Retype every line of the records below word for word, keeping each line in its original order.

--- Start of Extracted material ---

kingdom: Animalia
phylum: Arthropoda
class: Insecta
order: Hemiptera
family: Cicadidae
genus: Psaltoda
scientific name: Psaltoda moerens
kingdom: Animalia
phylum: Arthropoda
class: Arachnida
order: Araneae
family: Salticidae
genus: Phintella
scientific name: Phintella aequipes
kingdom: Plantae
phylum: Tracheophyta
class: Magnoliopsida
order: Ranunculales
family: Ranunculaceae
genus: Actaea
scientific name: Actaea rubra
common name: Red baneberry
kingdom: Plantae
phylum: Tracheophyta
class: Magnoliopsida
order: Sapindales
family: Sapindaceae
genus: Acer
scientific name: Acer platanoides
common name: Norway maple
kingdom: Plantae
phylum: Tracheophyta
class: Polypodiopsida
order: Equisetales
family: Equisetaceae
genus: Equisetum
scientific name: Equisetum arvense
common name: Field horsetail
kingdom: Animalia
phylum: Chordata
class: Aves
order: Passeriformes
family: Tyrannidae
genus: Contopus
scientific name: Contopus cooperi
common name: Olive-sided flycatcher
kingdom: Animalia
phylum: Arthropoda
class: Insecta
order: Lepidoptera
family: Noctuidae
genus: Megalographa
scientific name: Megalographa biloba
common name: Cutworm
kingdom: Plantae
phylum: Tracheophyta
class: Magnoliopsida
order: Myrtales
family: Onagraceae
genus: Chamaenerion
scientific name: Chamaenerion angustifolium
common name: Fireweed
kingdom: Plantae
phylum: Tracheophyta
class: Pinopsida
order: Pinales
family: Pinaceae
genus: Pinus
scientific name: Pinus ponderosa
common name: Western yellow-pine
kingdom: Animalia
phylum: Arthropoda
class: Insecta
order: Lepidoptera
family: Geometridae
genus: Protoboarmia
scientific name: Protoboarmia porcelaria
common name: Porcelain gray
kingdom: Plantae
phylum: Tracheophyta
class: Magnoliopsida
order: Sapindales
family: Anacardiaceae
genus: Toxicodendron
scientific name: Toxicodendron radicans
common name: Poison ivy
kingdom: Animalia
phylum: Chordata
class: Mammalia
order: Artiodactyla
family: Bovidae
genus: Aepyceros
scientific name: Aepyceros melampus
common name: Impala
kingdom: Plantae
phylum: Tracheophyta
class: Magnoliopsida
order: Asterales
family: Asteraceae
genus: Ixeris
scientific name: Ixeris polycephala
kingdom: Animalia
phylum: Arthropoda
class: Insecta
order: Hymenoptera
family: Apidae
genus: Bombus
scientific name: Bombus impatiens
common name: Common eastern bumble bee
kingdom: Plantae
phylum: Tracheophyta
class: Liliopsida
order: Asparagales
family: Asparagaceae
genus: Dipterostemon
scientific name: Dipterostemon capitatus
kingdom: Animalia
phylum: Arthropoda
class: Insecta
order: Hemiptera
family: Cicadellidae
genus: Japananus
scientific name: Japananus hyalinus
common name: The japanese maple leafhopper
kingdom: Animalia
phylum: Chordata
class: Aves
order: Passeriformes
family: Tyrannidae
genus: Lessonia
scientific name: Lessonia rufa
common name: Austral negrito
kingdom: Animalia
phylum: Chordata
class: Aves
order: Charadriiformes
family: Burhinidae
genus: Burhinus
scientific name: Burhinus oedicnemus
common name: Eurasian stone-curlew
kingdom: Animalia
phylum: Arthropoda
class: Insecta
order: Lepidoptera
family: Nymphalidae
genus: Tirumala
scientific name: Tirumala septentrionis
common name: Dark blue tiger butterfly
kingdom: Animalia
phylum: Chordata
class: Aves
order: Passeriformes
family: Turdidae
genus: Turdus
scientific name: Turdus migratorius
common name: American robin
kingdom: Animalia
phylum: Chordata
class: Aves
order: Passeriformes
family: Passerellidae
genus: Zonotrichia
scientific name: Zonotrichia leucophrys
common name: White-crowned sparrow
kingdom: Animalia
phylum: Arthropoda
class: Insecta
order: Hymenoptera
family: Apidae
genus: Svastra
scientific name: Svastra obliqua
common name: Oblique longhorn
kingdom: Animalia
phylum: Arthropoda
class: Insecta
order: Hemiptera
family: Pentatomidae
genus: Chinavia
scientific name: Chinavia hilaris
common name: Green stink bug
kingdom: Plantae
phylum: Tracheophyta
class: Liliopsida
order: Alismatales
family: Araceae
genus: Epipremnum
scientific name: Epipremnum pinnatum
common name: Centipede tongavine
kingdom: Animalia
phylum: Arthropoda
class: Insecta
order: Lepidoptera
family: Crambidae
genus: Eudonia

--- End of Extracted material ---

* [The solution]:
kingdom: Animalia
phylum: Arthropoda
class: Insecta
order: Hemiptera
family: Cicadidae
genus: Psaltoda
scientific name: Psaltoda moerens
kingdom: Animalia
phylum: Arthropoda
class: Arachnida
order: Araneae
family: Salticidae
genus: Phintella
scientific name: Phintella aequipes
kingdom: Plantae
phylum: Tracheophyta
class: Magnoliopsida
order: Ranunculales
family: Ranunculaceae
genus: Actaea
scientific name: Actaea rubra
common name: Red baneberry
kingdom: Plantae
phylum: Tracheophyta
class: Magnoliopsida
order: Sapindales
family: Sapindaceae
genus: Acer
scientific name: Acer platanoides
common name: Norway maple
kingdom: Plantae
phylum: Tracheophyta
class: Polypodiopsida
order: Equisetales
family: Equisetaceae
genus: Equisetum
scientific name: Equisetum arvense
common name: Field horsetail
kingdom: Animalia
phylum: Chordata
class: Aves
order: Passeriformes
family: Tyrannidae
genus: Contopus
scientific name: Contopus cooperi
common name: Olive-sided flycatcher
kingdom: Animalia
phylum: Arthropoda
class: Insecta
order: Lepidoptera
family: Noctuidae
genus: Megalographa
scientific name: Megalographa biloba
common name: Cutworm
kingdom: Plantae
phylum: Tracheophyta
class: Magnoliopsida
order: Myrtales
family: Onagraceae
genus: Chamaenerion
scientific name: Chamaenerion angustifolium
common name: Fireweed
kingdom: Plantae
phylum: Tracheophyta
class: Pinopsida
order: Pinales
family: Pinaceae
genus: Pinus
scientific name: Pinus ponderosa
common name: Western yellow-pine
kingdom: Animalia
phylum: Arthropoda
class: Insecta
order: Lepidoptera
family: Geometridae
genus: Protoboarmia
scientific name: Protoboarmia porcelaria
common name: Porcelain gray
kingdom: Plantae
phylum: Tracheophyta
class: Magnoliopsida
order: Sapindales
family: Anacardiaceae
genus: Toxicodendron
scientific name: Toxicodendron radicans
common name: Poison ivy
kingdom: Animalia
phylum: Chordata
class: Mammalia
order: Artiodactyla
family: Bovidae
genus: Aepyceros
scientific name: Aepyceros melampus
common name: Impala
kingdom: Plantae
phylum: Tracheophyta
class: Magnoliopsida
order: Asterales
family: Asteraceae
genus: Ixeris
scientific name: Ixeris polycephala
kingdom: Animalia
phylum: Arthropoda
class: Insecta
order: Hymenoptera
family: Apidae
genus: Bombus
scientific name: Bombus impatiens
common name: Common eastern bumble bee
kingdom: Plantae
phylum: Tracheophyta
class: Liliopsida
order: Asparagales
family: Asparagaceae
genus: Dipterostemon
scientific name: Dipterostemon capitatus
kingdom: Animalia
phylum: Arthropoda
class: Insecta
order: Hemiptera
family: Cicadellidae
genus: Japananus
scientific name: Japananus hyalinus
common name: The japanese maple leafhopper
kingdom: Animalia
phylum: Chordata
class: Aves
order: Passeriformes
family: Tyrannidae
genus: Lessonia
scientific name: Lessonia rufa
common name: Austral negrito
kingdom: Animalia
phylum: Chordata
class: Aves
order: Charadriiformes
family: Burhinidae
genus: Burhinus
scientific name: Burhinus oedicnemus
common name: Eurasian stone-curlew
kingdom: Animalia
phylum: Arthropoda
class: Insecta
order: Lepidoptera
family: Nymphalidae
genus: Tirumala
scientific name: Tirumala septentrionis
common name: Dark blue tiger butterfly
kingdom: Animalia
phylum: Chordata
class: Aves
order: Passeriformes
family: Turdidae
genus: Turdus
scientific name: Turdus migratorius
common name: American robin
kingdom: Animalia
phylum: Chordata
class: Aves
order: Passeriformes
family: Passerellidae
genus: Zonotrichia
scientific name: Zonotrichia leucophrys
common name: White-crowned sparrow
kingdom: Animalia
phylum: Arthropoda
class: Insecta
order: Hymenoptera
family: Apidae
genus: Svastra
scientific name: Svastra obliqua
common name: Oblique longhorn
kingdom: Animalia
phylum: Arthropoda
class: Insecta
order: Hemiptera
family: Pentatomidae
genus: Chinavia
scientific name: Chinavia hilaris
common name: Green stink bug
kingdom: Plantae
phylum: Tracheophyta
class: Liliopsida
order: Alismatales
family: Araceae
genus: Epipremnum
scientific name: Epipremnum pinnatum
common name: Centipede tongavine
kingdom: Animalia
phylum: Arthropoda
class: Insecta
order: Lepidoptera
family: Crambidae
genus: Eudonia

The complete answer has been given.